__Aim__:
Write out every line of the items below as one JSON list of strings, one string per line, with blank lines left out.
+ + + + + + +
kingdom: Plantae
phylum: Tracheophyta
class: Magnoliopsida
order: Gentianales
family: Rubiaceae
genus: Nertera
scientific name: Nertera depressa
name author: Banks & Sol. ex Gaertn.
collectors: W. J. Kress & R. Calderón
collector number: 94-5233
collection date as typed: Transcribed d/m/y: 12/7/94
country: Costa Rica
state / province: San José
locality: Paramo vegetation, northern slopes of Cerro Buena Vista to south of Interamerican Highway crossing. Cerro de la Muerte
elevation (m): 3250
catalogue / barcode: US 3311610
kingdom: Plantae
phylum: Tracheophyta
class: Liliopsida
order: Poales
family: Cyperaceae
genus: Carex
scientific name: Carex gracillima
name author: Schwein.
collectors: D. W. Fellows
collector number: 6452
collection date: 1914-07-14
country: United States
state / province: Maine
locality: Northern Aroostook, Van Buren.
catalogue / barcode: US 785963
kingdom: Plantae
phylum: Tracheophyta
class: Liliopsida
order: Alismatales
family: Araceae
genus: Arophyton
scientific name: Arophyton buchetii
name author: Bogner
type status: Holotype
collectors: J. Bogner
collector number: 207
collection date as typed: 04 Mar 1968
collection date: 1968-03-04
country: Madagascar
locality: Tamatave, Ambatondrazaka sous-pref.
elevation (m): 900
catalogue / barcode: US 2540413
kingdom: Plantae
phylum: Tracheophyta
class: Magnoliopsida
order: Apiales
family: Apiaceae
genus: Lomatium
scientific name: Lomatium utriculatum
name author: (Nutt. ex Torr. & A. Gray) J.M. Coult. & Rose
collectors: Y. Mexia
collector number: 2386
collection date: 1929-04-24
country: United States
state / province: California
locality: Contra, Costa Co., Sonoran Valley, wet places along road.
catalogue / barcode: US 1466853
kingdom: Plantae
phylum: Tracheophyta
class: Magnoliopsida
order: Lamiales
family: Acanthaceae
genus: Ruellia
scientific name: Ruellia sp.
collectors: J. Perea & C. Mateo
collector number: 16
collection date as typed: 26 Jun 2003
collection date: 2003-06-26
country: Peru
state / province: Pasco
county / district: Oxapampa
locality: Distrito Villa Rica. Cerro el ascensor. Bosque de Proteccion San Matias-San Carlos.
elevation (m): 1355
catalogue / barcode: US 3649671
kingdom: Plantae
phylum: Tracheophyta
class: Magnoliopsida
+ + + + + + +
__Task result__:
[
  "kingdom: Plantae",
  "phylum: Tracheophyta",
  "class: Magnoliopsida",
  "order: Gentianales",
  "family: Rubiaceae",
  "genus: Nertera",
  "scientific name: Nertera depressa",
  "name author: Banks & Sol. ex Gaertn.",
  "collectors: W. J. Kress & R. Calderón",
  "collector number: 94-5233",
  "collection date as typed: Transcribed d/m/y: 12/7/94",
  "country: Costa Rica",
  "state / province: San José",
  "locality: Paramo vegetation, northern slopes of Cerro Buena Vista to south of Interamerican Highway crossing. Cerro de la Muerte",
  "elevation (m): 3250",
  "catalogue / barcode: US 3311610",
  "kingdom: Plantae",
  "phylum: Tracheophyta",
  "class: Liliopsida",
  "order: Poales",
  "family: Cyperaceae",
  "genus: Carex",
  "scientific name: Carex gracillima",
  "name author: Schwein.",
  "collectors: D. W. Fellows",
  "collector number: 6452",
  "collection date: 1914-07-14",
  "country: United States",
  "state / province: Maine",
  "locality: Northern Aroostook, Van Buren.",
  "catalogue / barcode: US 785963",
  "kingdom: Plantae",
  "phylum: Tracheophyta",
  "class: Liliopsida",
  "order: Alismatales",
  "family: Araceae",
  "genus: Arophyton",
  "scientific name: Arophyton buchetii",
  "name author: Bogner",
  "type status: Holotype",
  "collectors: J. Bogner",
  "collector number: 207",
  "collection date as typed: 04 Mar 1968",
  "collection date: 1968-03-04",
  "country: Madagascar",
  "locality: Tamatave, Ambatondrazaka sous-pref.",
  "elevation (m): 900",
  "catalogue / barcode: US 2540413",
  "kingdom: Plantae",
  "phylum: Tracheophyta",
  "class: Magnoliopsida",
  "order: Apiales",
  "family: Apiaceae",
  "genus: Lomatium",
  "scientific name: Lomatium utriculatum",
  "name author: (Nutt. ex Torr. & A. Gray) J.M. Coult. & Rose",
  "collectors: Y. Mexia",
  "collector number: 2386",
  "collection date: 1929-04-24",
  "country: United States",
  "state / province: California",
  "locality: Contra, Costa Co., Sonoran Valley, wet places along road.",
  "catalogue / barcode: US 1466853",
  "kingdom: Plantae",
  "phylum: Tracheophyta",
  "class: Magnoliopsida",
  "order: Lamiales",
  "family: Acanthaceae",
  "genus: Ruellia",
  "scientific name: Ruellia sp.",
  "collectors: J. Perea & C. Mateo",
  "collector number: 16",
  "collection date as typed: 26 Jun 2003",
  "collection date: 2003-06-26",
  "country: Peru",
  "state / province: Pasco",
  "county / district: Oxapampa",
  "locality: Distrito Villa Rica. Cerro el ascensor. Bosque de Proteccion San Matias-San Carlos.",
  "elevation (m): 1355",
  "catalogue / barcode: US 3649671",
  "kingdom: Plantae",
  "phylum: Tracheophyta",
  "class: Magnoliopsida"
]